Exercice: Recopiez tel quel un passage de la lettre sur la désobéissance civile : commencez aux mots qui contiennent "Bruxelles, le 17" et arrêtez-vous après "le cadre international.".

Texte extrait:
>>>
Bruxelles, le 17 mars 1998.Madame, Monsieur,
Chèr (e) ami (e),
" Aujourd'hui en Italie, demain en Europe", c'était le slogan utilisé lors des actions de désobéissance civile organisées par la CORA il y a quelques semaines à Rome. Certains d'entre nous, les français Thierry Meyssan et Michel Sitbon, des belges Eric Picard, Michel Hancisse, Alexandre de Perlinghi, des italiens, avions décidé de désobéir publiquement aux lois italiennes sur les drogues en distribuant gratuitement de petites quantités de hashish afin de soutenir l'engagement de Marco Pannella et d'autres militants radicaux eux-mêmes confrontés à une série de procès pour faits similaires et révéler l'exemplarité de la situation de ce pays dans le cadre international.
Ce n'est sans doute pas par hasard si au moment où s'ouvrent ces procès pour désobéissance civile, le Parlement italien vient de débloquer l'examen d'un texte de loi sur le cannabis, quatre années après que la CoRA ait déposé une proposition de loi d'initiative populaire signée par plus de 50 000 citoyens. Ces actions de désobéissance civiles nonviolentes, avec les limites imposées par les réflexes "anti-radical" de beaucoup de médias, et pas seulement en Italie, ont permis d'accélérer les temps de cet affrontement face au pouvoir et à la violence des mafias internationales.
Libertés, respect de l'Etat de droit et nonviolence
Elles font croître également auprès des citoyens la possibilité de comprendre les raisons précises, dramatiques pour lesquelles nous avons choisi de passer à la phase ultime de cette bataille contre le prohibitionnisme. Ces initiatives nonviolentes apportent à une grande partie de l'opinion publique la conscience de ce que la liberté de chacun est en réalité mise en péril à cause de lois avant tout idéologiques, dont l'application est nécessairement arbitraire, destructrice de toute certitude du droit. Et justement c'est de ce pays, l'Italie membre de l'Union Européenne, qu'est issu un haut représentant de l'ONU, Pino Arlachi qui a décidé la honte d'un financement en milliards de francs au régime guerrier des Talibans d'Afghanistan, contre les droits et la vie des femmes , pour soi-disant détruire les cultures d'opium.
A Strasbourg et à l'ONU
Dans le même temps nous soutenons les prémisses d'un débat démocratique à Strasbourg et celles d'une voix disonante à l'ONU, afin d'éviter que les institutions internationales ne soient invoquées comme lieu de la "non-politique", où se développent par exellence les réflexes autoritaires et purement répressifs des bureaucraties de "l'anti-drogue", au regard de la responsabilité respective des gouvernements et des forces d'oppositions. Au PE avec les débats sur une proposition de résolution déjà adoptée en Commission des Libertés publiques (légalisation des drogues "légères" et distribution contrôlée d'héroïne); et à l'ONU en aidant la voix finalement toujours isolée du Parti radical transnational (ONG de 1ère catégorie des Nations-Unies) sur le front de la guerre à la drogue.
A l'occasion de la session spéciale des Nations-Unies consacrée à la drogue du 10 au 13 juin '98, nous vérifions la possibilité d'organiser ensemble avec des associations européennes et américaines une journée mondiale antiprohibiionniste pour la révision des Conventions internationales en matière de drogues.
<<<
Liste des données:
>>>
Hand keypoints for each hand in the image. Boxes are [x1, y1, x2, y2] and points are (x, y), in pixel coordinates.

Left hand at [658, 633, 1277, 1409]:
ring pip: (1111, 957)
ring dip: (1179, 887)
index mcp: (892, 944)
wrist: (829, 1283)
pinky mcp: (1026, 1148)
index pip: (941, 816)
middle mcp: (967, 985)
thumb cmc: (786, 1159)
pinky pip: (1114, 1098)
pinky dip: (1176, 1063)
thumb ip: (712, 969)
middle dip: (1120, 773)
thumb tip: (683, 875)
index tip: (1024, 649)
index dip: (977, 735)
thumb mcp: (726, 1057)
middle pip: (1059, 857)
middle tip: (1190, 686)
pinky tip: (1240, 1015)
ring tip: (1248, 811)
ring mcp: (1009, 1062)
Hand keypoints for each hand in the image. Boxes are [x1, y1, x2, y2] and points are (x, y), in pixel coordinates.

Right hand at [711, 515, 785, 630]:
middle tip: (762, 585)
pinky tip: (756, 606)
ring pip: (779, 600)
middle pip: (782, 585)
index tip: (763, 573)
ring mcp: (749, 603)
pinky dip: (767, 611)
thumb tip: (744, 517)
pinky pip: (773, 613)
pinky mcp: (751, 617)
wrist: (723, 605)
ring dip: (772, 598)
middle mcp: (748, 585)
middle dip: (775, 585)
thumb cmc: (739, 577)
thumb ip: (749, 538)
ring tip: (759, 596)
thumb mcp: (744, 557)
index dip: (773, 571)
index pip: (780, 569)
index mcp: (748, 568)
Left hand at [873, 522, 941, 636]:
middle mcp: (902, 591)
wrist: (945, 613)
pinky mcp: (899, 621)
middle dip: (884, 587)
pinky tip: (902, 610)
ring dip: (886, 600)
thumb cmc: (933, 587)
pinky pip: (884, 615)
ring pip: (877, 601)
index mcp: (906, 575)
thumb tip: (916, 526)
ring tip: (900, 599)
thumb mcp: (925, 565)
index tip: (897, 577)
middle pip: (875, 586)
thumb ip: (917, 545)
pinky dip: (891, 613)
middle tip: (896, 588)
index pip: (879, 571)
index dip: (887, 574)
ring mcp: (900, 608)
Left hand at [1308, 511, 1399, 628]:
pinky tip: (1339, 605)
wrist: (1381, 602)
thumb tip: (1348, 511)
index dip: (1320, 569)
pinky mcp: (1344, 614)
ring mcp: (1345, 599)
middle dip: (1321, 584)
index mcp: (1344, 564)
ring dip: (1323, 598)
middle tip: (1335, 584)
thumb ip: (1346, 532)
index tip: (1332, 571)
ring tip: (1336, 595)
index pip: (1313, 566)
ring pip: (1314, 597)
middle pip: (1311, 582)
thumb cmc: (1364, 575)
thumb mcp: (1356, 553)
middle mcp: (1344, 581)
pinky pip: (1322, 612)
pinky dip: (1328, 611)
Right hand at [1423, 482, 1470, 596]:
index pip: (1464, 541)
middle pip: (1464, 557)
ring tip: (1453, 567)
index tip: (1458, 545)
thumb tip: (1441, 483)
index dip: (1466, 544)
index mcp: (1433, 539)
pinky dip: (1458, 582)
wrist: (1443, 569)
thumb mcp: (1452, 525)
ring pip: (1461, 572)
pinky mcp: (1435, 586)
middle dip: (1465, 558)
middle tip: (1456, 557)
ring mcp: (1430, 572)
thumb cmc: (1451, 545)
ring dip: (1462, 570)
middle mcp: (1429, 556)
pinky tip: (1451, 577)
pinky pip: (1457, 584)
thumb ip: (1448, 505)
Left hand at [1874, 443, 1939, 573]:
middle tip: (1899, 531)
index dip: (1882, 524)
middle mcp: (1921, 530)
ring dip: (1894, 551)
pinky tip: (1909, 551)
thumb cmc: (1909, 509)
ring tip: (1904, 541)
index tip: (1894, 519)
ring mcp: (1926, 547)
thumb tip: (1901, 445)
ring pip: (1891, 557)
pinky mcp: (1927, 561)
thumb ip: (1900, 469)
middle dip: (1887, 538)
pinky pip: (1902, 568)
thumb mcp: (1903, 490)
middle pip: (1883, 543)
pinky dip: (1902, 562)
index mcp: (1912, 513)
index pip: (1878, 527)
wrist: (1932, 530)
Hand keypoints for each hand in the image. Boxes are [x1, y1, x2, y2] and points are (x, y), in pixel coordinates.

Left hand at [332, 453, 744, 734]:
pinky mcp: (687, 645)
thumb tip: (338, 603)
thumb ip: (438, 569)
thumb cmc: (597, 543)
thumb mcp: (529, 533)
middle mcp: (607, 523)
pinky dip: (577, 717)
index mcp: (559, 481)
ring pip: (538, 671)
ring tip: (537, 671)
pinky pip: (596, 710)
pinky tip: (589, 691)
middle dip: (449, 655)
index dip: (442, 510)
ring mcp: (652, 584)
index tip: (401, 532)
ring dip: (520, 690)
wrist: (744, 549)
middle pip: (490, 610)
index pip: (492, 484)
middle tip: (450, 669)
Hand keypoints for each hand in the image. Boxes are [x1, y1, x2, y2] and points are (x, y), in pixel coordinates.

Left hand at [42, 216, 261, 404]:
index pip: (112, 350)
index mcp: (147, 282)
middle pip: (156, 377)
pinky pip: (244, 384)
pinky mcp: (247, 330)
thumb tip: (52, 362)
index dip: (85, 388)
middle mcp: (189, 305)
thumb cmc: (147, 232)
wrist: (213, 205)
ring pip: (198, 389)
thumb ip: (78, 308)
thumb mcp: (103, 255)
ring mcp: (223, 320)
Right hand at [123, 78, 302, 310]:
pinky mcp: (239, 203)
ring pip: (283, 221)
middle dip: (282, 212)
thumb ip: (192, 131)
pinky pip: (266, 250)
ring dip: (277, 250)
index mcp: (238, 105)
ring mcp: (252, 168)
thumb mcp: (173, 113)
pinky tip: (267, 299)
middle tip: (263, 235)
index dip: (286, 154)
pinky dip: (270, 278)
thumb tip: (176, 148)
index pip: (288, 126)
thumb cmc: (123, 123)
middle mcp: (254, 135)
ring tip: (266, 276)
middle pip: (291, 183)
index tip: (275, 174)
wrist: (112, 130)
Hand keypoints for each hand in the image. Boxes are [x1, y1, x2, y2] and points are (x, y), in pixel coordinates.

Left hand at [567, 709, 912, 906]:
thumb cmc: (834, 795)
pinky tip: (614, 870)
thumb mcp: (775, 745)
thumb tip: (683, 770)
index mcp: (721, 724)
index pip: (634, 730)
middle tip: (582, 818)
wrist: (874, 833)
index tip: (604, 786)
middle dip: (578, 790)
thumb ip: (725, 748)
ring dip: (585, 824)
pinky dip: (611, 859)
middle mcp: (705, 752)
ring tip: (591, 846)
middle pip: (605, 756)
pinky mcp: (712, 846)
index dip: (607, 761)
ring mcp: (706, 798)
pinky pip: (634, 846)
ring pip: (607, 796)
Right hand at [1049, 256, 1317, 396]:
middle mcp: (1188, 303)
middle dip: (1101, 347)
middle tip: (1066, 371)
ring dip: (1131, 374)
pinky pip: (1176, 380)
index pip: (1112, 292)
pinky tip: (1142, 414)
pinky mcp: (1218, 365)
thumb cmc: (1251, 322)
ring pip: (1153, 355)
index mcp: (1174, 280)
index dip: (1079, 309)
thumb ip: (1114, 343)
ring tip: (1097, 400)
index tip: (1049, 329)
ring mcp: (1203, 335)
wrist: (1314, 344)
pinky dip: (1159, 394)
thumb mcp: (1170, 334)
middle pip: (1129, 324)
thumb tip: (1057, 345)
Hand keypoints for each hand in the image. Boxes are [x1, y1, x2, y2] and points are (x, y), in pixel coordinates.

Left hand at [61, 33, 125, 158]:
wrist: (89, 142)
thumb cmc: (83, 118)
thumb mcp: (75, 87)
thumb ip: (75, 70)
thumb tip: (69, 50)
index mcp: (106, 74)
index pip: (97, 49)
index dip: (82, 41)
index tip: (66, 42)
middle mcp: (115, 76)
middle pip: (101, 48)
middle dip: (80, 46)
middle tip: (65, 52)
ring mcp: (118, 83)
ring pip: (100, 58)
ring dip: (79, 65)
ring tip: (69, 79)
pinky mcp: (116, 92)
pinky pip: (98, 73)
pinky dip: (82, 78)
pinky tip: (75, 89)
<<<
Résultat:
Bruxelles, le 17 mars 1998.Madame, Monsieur,
Chèr (e) ami (e),
" Aujourd'hui en Italie, demain en Europe", c'était le slogan utilisé lors des actions de désobéissance civile organisées par la CORA il y a quelques semaines à Rome. Certains d'entre nous, les français Thierry Meyssan et Michel Sitbon, des belges Eric Picard, Michel Hancisse, Alexandre de Perlinghi, des italiens, avions décidé de désobéir publiquement aux lois italiennes sur les drogues en distribuant gratuitement de petites quantités de hashish afin de soutenir l'engagement de Marco Pannella et d'autres militants radicaux eux-mêmes confrontés à une série de procès pour faits similaires et révéler l'exemplarité de la situation de ce pays dans le cadre international.